La délocalisation de la chaine de valeur de nos entreprises vers des pays où la main d’oeuvre est moins couteuse est une logique imparable du libre-échange tant décrié par les souverainistes. Les grandes entreprises des pays occidentaux ont tendance à maintenir la pré-production (recherche-développement, conception) et la post-production (marketing, SAV) dans leurs pays d’origine tandis qu’elles délocalisent la fabrication et l’assemblage vers des pays où le cout du travail est moindre. En fait, ce sont les activités nécessitant du travail qualifié et/ou créatif (à forte valeur ajoutée) qui sont maintenues tandis que celles qui utilisent du travail peu qualifié, répétitif et routinier (à faible valeur ajoutée) sont délocalisées. La fameuse courbe du sourire modélise ce phénomène.

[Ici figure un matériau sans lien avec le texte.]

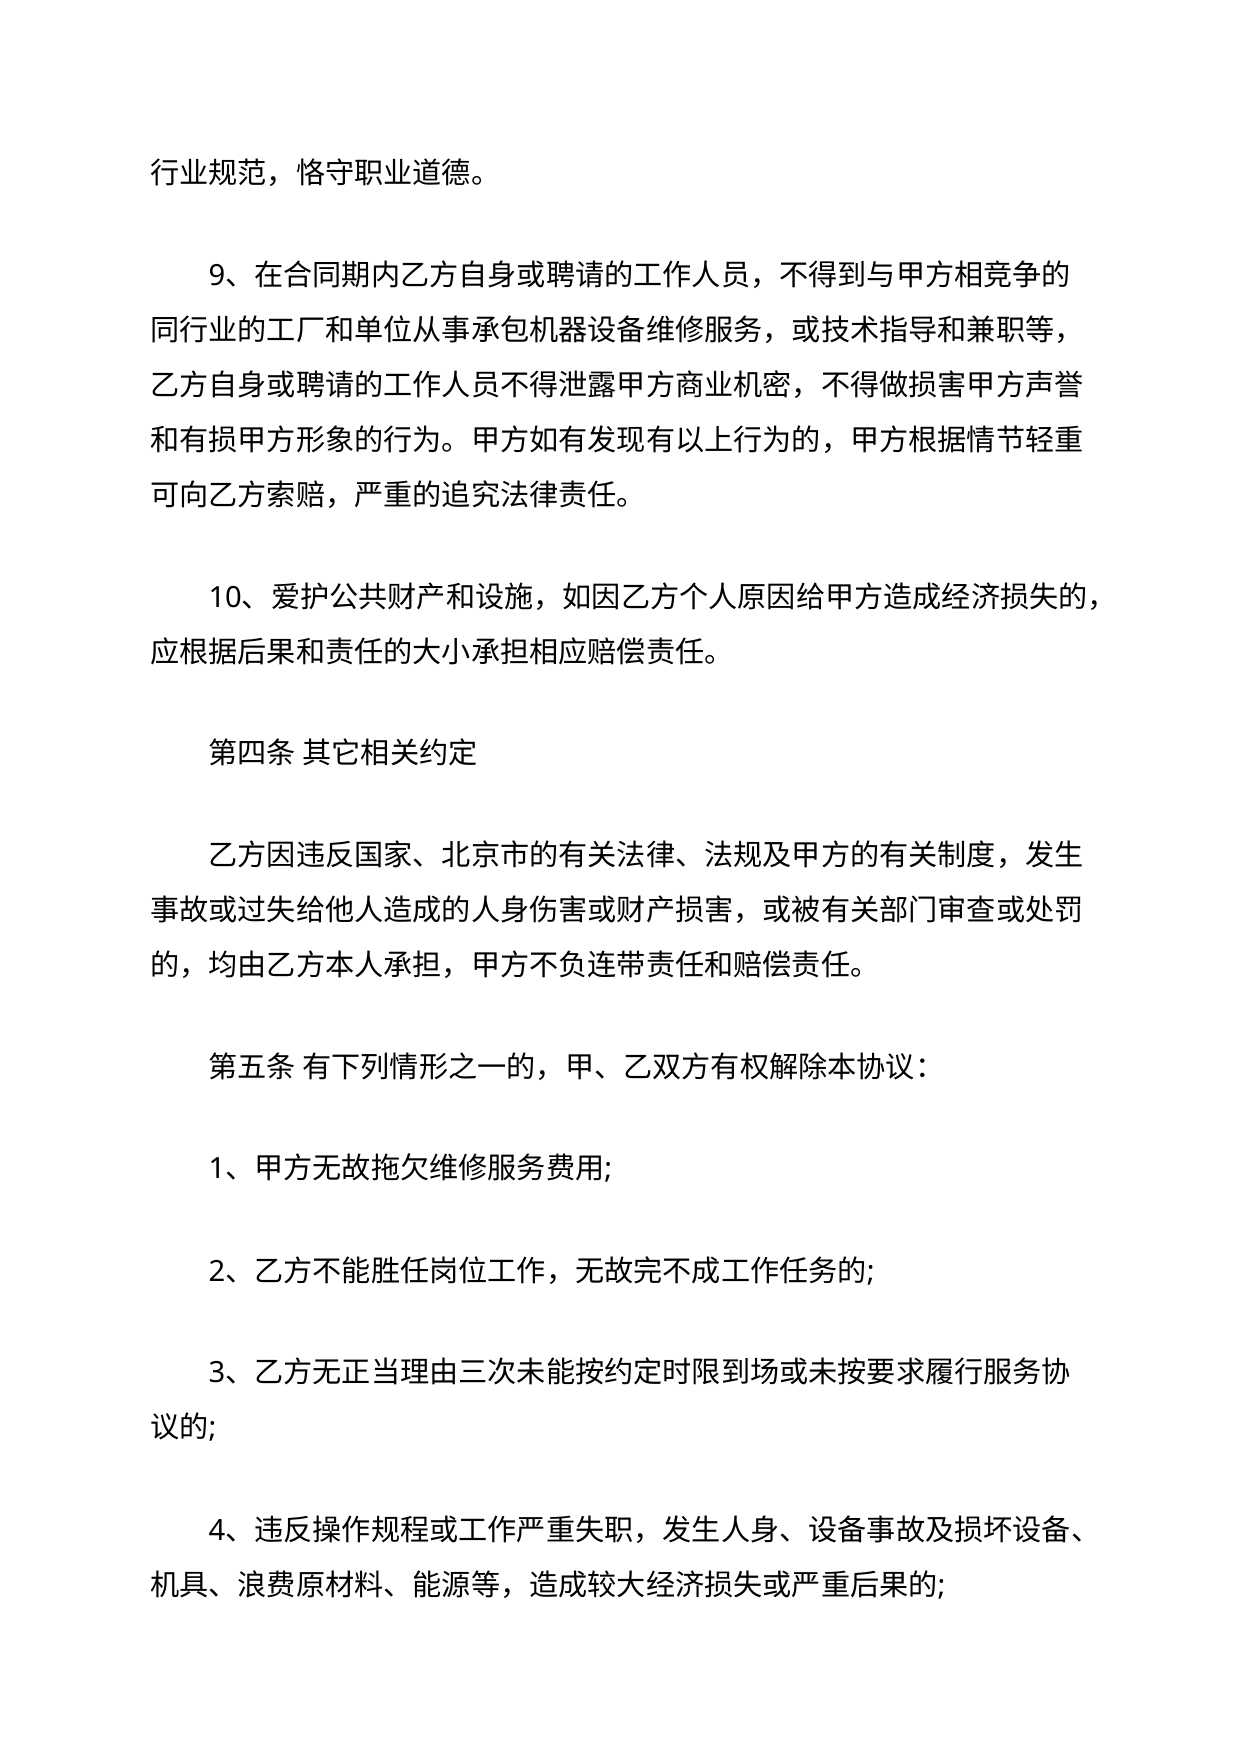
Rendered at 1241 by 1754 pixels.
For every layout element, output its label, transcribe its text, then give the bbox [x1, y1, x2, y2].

text 第四条 其它相关约定 [150, 730, 1090, 772]
text 1、甲方无故拖欠维修服务费用; [150, 1145, 1090, 1187]
text 4、违反操作规程或工作严重失职，发生人身、设备事故及损坏设备、机具、浪费原材料、能源等，造成较大经济损失或严重后果的; [150, 1506, 1090, 1603]
text 10、爱护公共财产和设施，如因乙方个人原因给甲方造成经济损失的，应根据后果和责任的大小承担相应赔偿责任。 [150, 573, 1090, 671]
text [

On entend régulièrement les souverainistes parler de perte de pouvoir d’achat pour la population d’un pays comme la France car ces délocalisations créent du chômage et donc une baisse de revenus d’une partie de la population.
Mais à cet argument, un autre argument peut être opposé qui est celui de la répercussion de cette baisse des coûts de fabrication sur les prix de vente des produits.

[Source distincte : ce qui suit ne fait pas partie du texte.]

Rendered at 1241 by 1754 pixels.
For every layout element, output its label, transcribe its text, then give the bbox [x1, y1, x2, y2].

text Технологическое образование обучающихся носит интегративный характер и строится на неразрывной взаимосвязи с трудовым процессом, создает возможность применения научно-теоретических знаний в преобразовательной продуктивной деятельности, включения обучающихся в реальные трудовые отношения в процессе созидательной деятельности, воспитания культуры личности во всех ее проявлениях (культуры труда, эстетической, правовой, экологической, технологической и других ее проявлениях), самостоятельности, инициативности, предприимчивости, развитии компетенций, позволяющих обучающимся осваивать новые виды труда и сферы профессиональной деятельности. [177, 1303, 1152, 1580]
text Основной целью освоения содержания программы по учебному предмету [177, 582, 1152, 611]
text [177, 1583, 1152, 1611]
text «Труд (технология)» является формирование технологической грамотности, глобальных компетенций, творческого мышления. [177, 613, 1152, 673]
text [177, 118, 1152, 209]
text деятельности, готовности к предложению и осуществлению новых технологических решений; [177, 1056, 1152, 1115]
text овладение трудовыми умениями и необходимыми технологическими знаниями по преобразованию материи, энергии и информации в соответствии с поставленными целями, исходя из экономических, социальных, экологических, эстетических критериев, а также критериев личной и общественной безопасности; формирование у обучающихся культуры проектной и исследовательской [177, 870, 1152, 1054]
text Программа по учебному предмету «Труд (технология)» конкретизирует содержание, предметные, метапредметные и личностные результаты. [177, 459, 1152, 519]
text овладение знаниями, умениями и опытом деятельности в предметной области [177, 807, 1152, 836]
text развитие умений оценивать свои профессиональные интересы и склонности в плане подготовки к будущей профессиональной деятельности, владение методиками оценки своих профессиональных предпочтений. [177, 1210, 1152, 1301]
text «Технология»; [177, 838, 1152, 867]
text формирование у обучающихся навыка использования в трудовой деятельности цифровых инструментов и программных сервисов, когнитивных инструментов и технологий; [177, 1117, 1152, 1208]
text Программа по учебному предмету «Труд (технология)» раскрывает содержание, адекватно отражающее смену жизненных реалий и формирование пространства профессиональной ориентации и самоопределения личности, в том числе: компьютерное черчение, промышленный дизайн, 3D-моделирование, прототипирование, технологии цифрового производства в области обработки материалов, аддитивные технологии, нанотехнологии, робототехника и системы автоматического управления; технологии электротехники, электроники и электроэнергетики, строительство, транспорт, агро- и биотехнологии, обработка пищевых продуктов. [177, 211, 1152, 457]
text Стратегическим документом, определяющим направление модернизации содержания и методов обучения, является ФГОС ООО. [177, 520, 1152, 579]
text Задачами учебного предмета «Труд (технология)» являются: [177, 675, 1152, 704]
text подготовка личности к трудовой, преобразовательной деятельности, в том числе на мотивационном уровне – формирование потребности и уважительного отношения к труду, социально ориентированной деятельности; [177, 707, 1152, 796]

Ainsi, il a été estimé* qu’un jean fabriqué au Bangladesh revient 44% moins cher au consommateur final qu’un même jean fabriqué en France. Selon la même source, des ballerines fabriquées au Vietnam couteraient au consommateur 39% moins cher que les mêmes ballerines fabriquées en France.
Ces raisonnements peuvent aussi s’appliquer dans l’électroménager, et sur plusieurs autres biens de la vie courante. Selon la même source, le gain serait de 13% sur une bouilloire fabriquée en Chine par rapport à une bouilloire fabriquée en France.
C’est aussi, ce qui, depuis de nombreuses années contient l’inflation.
De ce fait, les consommateurs gagnent en pouvoir d’achat car un même revenu leur permet d’augmenter leur panier de biens de consommation courante. Rappelons que le pouvoir d’achat est la capacité qu’offre un revenu à acheter un panier de biens et de services.
Il est difficile de dire précisément dans quelle mesure, au niveau macro-économique et sur le long terme, ces gains dépassent les pertes induites par le chômage généré par les délocalisations.
Toujours est-il que nos économies sont habituées à vivre avec un taux de chômage assez élevé, et on ne constate pas réellement une hausse du taux de chômage. En 2020, le taux de chômage de la zone Euro est de 8.3% contre plus de 9% en 2005 (source Eurostat). Pourtant, le phénomène de mondialisation, et son corollaire qu’est la délocalisation, se sont accrus durant cette période.
L’argument souverainiste s’avère donc être davantage un argument politique qu’un argument économique.
*Source : Capital.fr, 30 aout 2018. Article de Philippine Robert : « Valises, jeans, poupées… de combien la mondialisation fait baisser les prix ».